Data1: | Floral diagram of Anagallis arvensis. The dot represents the main axis, green structure below is the subtending bract. Calyx (green arcs) consists of five free sepals; corolla (red arcs) consists of five fused petals. Antepetalous stamens are joined to petals by hairy filaments. Ovary is superior, placentation is free central and the ovules are atropous. |
A floral diagram is a graphic representation of the structure of a flower. It shows the number of floral organs, their arrangement and fusion. Different parts of the flower are represented by their respective symbols. Floral diagrams are useful for flower identification or can help in understanding angiosperm evolution. They were introduced in the late 19th century and are generally attributed to A. W. Eichler.
They are typically used with the floral formula of that flower to study its morphology.
In the 19th century, two contrasting methods of describing the flower were introduced: the textual floral formulae and pictorial floral diagrams. Floral diagrams are credited to A. W. Eichler, whose extensive work Blüthendiagramme (1875, 1878) remains a valuable source of information on floral morphology. Eichler inspired later generation of scientists, including John Henry Schaffner. Diagrams were included e.g. in Types of Floral Mechanism by Arthur Church (1908). They were used in different textbooks, e.g. Organogenesis of Flowers by Rolf Sattler (1973), Botanische Bestimmungsübungen by Stützel (2006) or Plant Systematics by Simpson (2010). Floral Diagrams (2010) by Ronse De Craene followed Eichler’s approach using the contemporary[1] APG II system.
A floral diagram is a schematic cross-section through a young flower. It may be also defined as “projection of the flower perpendicular to its axis”. It usually shows the number of floral parts,[2] their sizes, relative positions and fusion. Different organs are represented by distinguishable symbols, which may be uniform for one organ type, or may reflect concrete morphology. The diagram may also include symbols that don’t represent physical structures, but carry additional information (e.g. symmetry plane orientation).
There is no agreement on how floral diagrams should be drawn, it depends on the author whether it is just a rough representation, or whether structural details of the flower are included.
Diagrams can describe the ontogeny of flowers, or can show evolutionary relationships. They can be generalized to show the typical floral structure of a taxon. It is also possible to represent (partial) inflorescences by diagrams.
A substantial amount of information may be included in a good diagram. It can be useful for flower identification or comparison between angiosperm taxa. Paleontologists can take advantage of diagrams for reconstruction of fossil flowers. Floral diagrams are also of didactic value.
Diagrams are usually depicted with the subtending bract below and the axis above the flower itself, both in the median line. The axis corresponds to the position of the main stem relative to a lateral flower. When a terminal flower is depicted, the axis is not present and therefore cannot be shown. Bracteoles, if they are present, are usually drawn on the sides of the diagram.
Not only the information contained within diagrams, but also their appearance commonly varies between authors. Some publications include an overview of symbols used.
Bracts and bracteoles are commonly shown as arcs. In Floral Diagrams by Ronse De Craene they consistently have a black fill and a little triangle on the outer side to distinguish them from the perianth. In Eichler’s Blüthendiagramme their representation alters between diagrams.
The axis relative to the flower is shown as black circle in Floral Diagrams. When inflorescence is depicted, the position of its main stem is illustrated by a crossed circle. Eichler’s depiction of axes alternates between diagrams.

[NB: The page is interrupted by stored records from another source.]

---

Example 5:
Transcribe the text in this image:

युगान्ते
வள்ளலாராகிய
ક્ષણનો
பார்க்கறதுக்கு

Perianth parts are also shown as arcs. They may be colored according to their type. In Blüthendiagramme the tepals are usually white with black stroke, sepals are hatched and petals are black. Ronse De Craene implies that it may be sometimes impossible to classify the organs, he shows green perianth parts as black and pigmented as white. Estivation can be accurately shown in the diagram.
Stamens are represented by a cross-section through anthers. In case there are many stamens in the flower, they can be simplified and drawn as circles. Staminodes have a small black circle inside or are painted black in Floral Diagrams, Eichler also fills them black.
The pistil is shown as a sectional view of the ovary. Ovary position is highlighted by small triangles in Floral Diagrams. Ronse De Craene also incorporates ovule morphology or shows the position of stigmatic lobes by white shapes.
In Floral Diagrams, nectaries are filled by grey color, Eichler fills them by hatching.
Fusion can be shown in diagrams by full connecting lines between organs. Lost organs can be represented by a star (✶), lost perianth parts or bracts/bracteoles can be shown with dashed stroke. It is possible to show the direction of monosymmetry by a large arrow. Resupination may be illustrated by a curved arrow. Floral parts can be accompanied by numbers to show their sequence of initialization.
Each of these two concepts is better in expressing some information. Floral diagrams can show the size and relative position of the organs. On the other hand, floral formulae are capable of broader generalization. Prenner et al. view them as complementary methods and state they make an “identikit” flower when utilized together. Ronse De Craene also approves of their combined use.